Ankylose et gain de poids, occasionnant une charge pondérale supplémentaire sur les articulations, peuvent tous deux avoir des répercussions fatales sur la santé. 

L’activité physique sert à prévenir les douleurs lombaires, mais aussi l’arthrose, affectation chronique reliée aux maux de dos, de hanches et de genoux. 

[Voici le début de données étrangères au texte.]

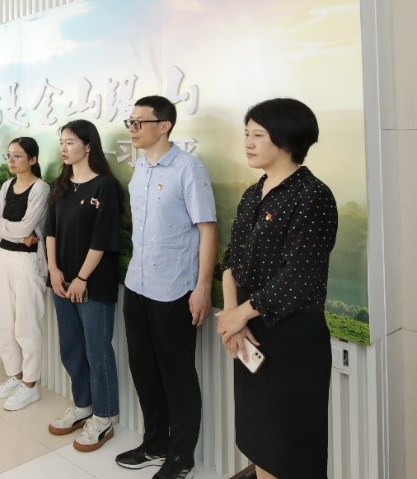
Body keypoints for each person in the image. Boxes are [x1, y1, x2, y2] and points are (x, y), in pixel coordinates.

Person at [216, 98, 338, 479]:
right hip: (249, 332)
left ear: (286, 140)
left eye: (258, 135)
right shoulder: (253, 193)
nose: (248, 143)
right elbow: (231, 260)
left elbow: (299, 277)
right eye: (246, 134)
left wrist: (239, 315)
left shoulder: (313, 196)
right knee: (259, 439)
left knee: (289, 447)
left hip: (291, 342)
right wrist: (231, 315)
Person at [118, 95, 217, 479]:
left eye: (139, 122)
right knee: (143, 369)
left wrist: (202, 287)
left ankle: (181, 457)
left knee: (177, 375)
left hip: (175, 289)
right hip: (138, 283)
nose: (132, 129)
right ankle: (155, 443)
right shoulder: (140, 167)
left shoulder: (188, 168)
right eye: (130, 122)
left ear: (164, 126)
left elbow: (207, 229)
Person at [45, 120, 123, 451]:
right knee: (71, 347)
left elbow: (103, 238)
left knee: (97, 349)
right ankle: (83, 405)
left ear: (88, 146)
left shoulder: (105, 186)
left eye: (71, 142)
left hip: (94, 283)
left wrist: (81, 278)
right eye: (62, 142)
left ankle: (104, 417)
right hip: (61, 282)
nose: (64, 148)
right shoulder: (60, 185)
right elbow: (50, 231)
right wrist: (53, 270)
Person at [0, 136, 50, 411]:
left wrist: (2, 226)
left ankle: (30, 384)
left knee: (27, 324)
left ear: (32, 160)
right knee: (1, 319)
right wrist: (6, 228)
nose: (11, 160)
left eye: (17, 156)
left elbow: (26, 227)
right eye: (9, 155)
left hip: (28, 261)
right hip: (4, 257)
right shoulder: (6, 185)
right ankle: (15, 375)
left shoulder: (41, 188)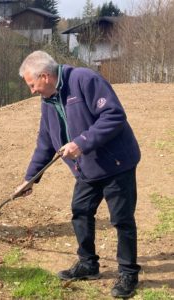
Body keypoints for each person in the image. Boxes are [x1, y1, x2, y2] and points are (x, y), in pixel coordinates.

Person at [16, 50, 141, 298]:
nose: (32, 91)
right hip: (86, 169)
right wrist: (30, 179)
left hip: (116, 164)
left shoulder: (84, 79)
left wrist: (81, 142)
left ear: (45, 76)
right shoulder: (48, 100)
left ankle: (128, 273)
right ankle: (88, 264)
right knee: (81, 211)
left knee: (121, 219)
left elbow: (114, 115)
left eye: (32, 85)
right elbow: (45, 141)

Quoi faire lorsqu'on souffre? 

Toujours selon la spécialiste, des médicaments sécuritaires comme l’acétaminophène (Tylenol) et les anti-inflammatoires sont offerts en pharmacie sans ordonnance et s’avèrent très efficaces pour diminuer les élancements et la brûlure. 

L’alternance chaud-froid peut également être bénéfique. «Le chaud va aider à la relaxation musculaire [...] le froid va réduire l’inflammation», affirme Dre Migneault. 

Si la douleur persiste, il faut se rendre chez son médecin de famille ou dans une clinique sans rendez-vous, estime-t-elle.